Thursday, December 20, 2007

Not bad for an spy

While he is diminutive (about 1.7 m) he projects steely confidence and strength. Putin is unmistakably Russian, with chiseled facial features and those penetrating eyes. Charm is not part of his presentation of self—he makes no effort to be ingratiating. One senses that he pays constant obeisance to a determined inner discipline. The successor to the boozy and ultimately tragic Boris Yeltsin, Putin is temperate, sipping his wine only when the protocol of toasts and greetings requires it; mostly he just twirls the Montrachet in his glass. He eats little, though he twitchily picks the crusts off the bread rolls on his plate. So writes Time.

He is not a boy scout. And not a 'tedy bear'. He killed some people.
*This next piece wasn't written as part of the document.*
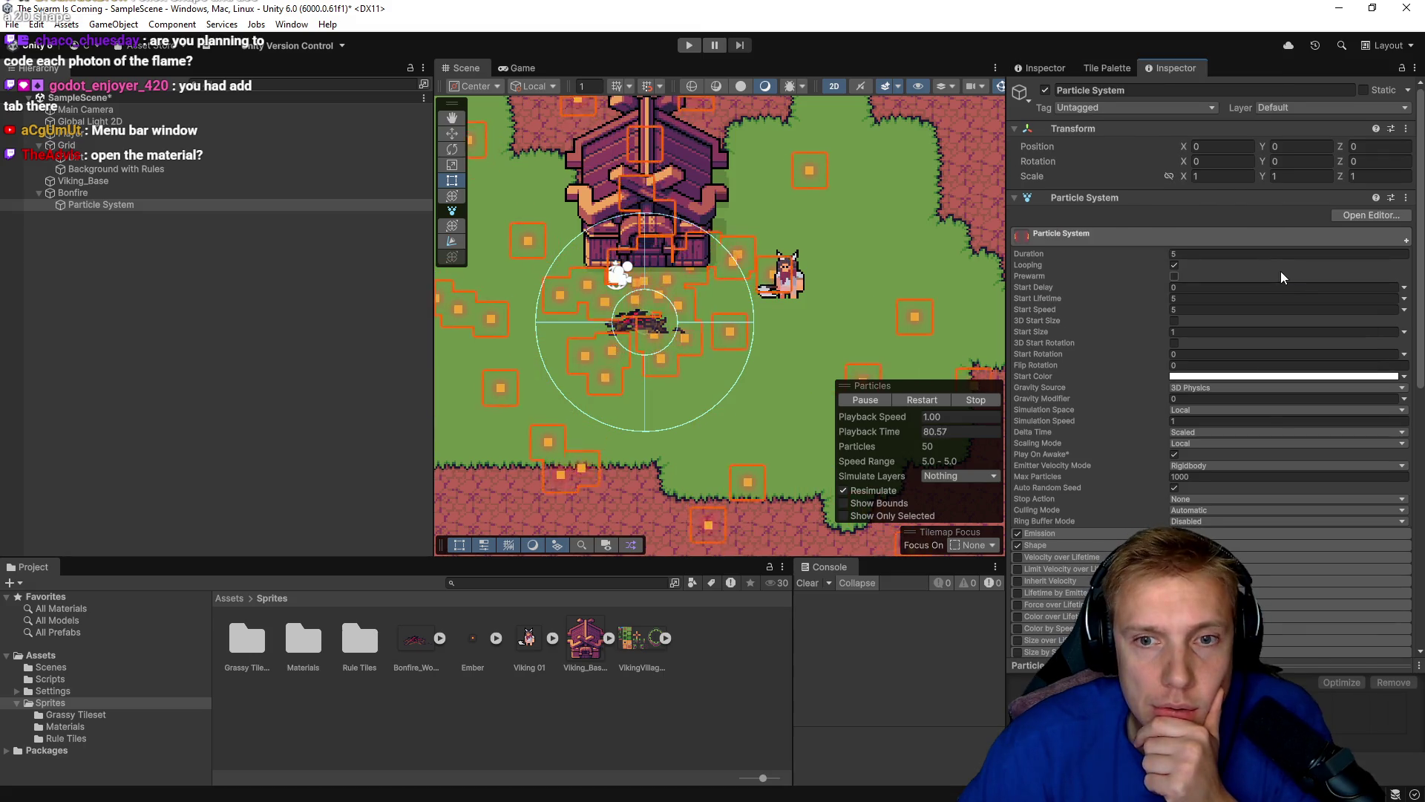
left_click(1043, 65)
But he is the Person of the Year for this magazine.

Putin won the title for taking Russia from chaos to a position of importance in the world today choosing order before freedom. Being Time´s Person of the Year is not necessarily an honor, in Putin’s case.
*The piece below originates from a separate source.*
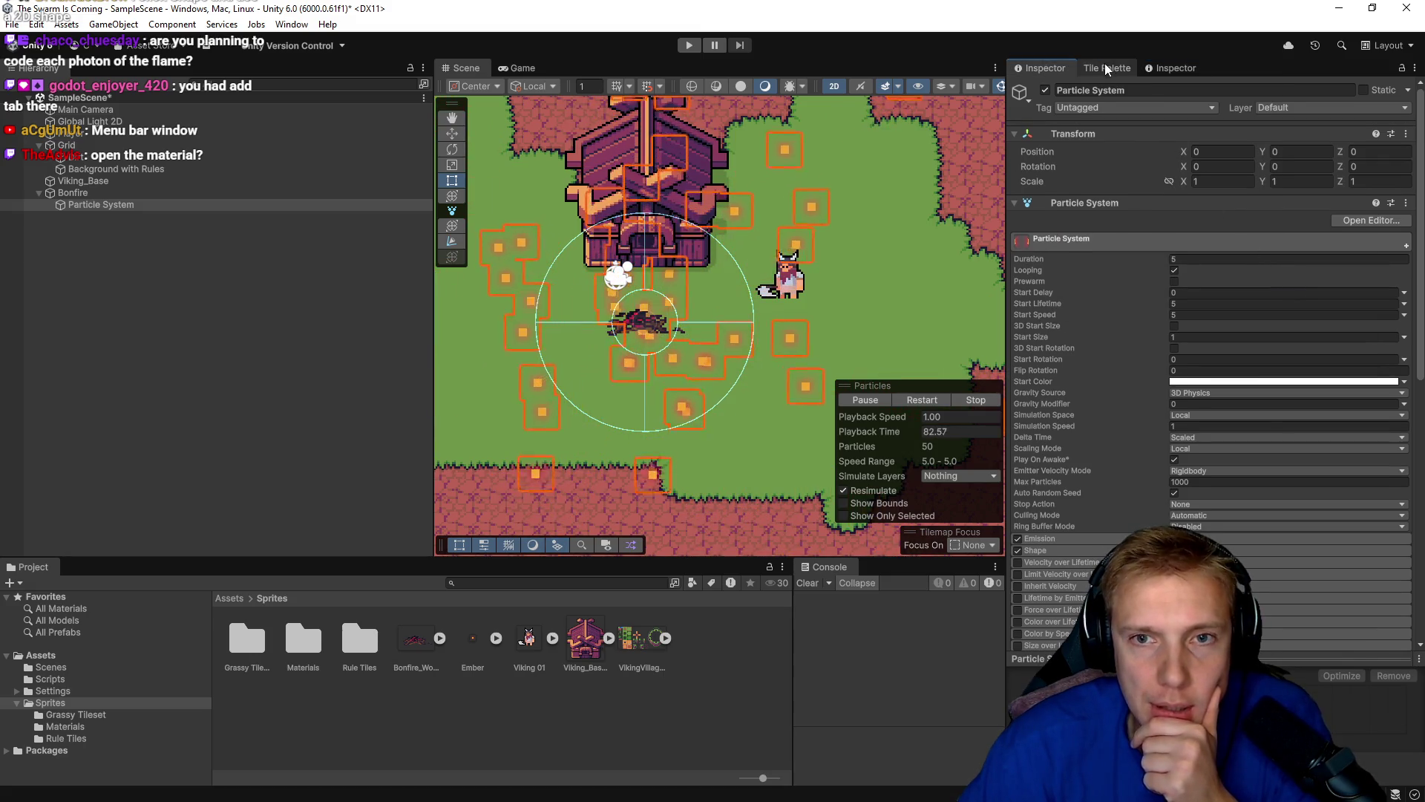
left_click(472, 639)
"Sometimes we get the impression that America does not need friends", complains Putin. But Putin is the fourth Russian leader to be chosen Person of the Year. Joseph Stalin was named twice, in 1939 for signing the alliance that opened the doors for Hitler’s war on Europe and in 1942 for joining the Allies in World War II. In 1957, Nikita Khrushchev, the Soviet leader at the height of the Cold War, won for leading the effort to put the first satellite in space. And in 1989, was Gorbachev.

In his youth he was eager to emulate the intelligence officer characters played on the Soviet screen by actors such as Vyacheslav Tikhonov and Georgiy Zhzhonov. Now is frontpage in EEUU.

Not bad for an spy.

Sunday, December 16, 2007

Unable to agree on the present, EU looks to the future

The former Spanish Prime Minister, Felipe Gonzalez, has been chosen by European leaders to head a review of the long-term issues faced by the EU.

Former Latvian President, Vaira Vike-Freiberga, and Jorma Ollila, ex-chairman of mobile phone company Nokia, have been selected as vice presidents of the group.

But the celebrations were marred by leaders' inability to reach a unanimous position on the future status of Kosovo, the predominantly ethnic-Albanian province that is seeking independence from Serbia.

As EarthTimes said, "
Unable to agree on the present, EU looks to the future"

Monday, December 10, 2007

A creation of Putin will rule Russia














President Vladimir V. Putin has endorsed as his successor today Dmitri A. Medvedev, a young protégé with no background in the state security services and virtually no power base in the Kremlin. Yes, everything that Medvedev has is owed to Putin. There is no Medvedev without Putin.

The president endorsed Medvedev, a first deputy prime minister, at a meeting with party leaders today. This declaration is virtually guaranteeing that he will win a landslide victory in the March 2 election.
Medvedev is more liberal and less hawkish towards the west than Sergei Ivanov, the other contender.
Yevgeny Badovsky, of the Institute of Social Systems thinktank, said: "Medvedev is in a way a more liberal choice, who is not associated with the part of the elite rooted in the security services."

The speculation about Putin's future has included the possibility that he could try to return as president. That possibility seemed potentially strengthened by the announcement about Medvedev, said to Pravda Vladimir Ryzhkov, a prominent liberal politician.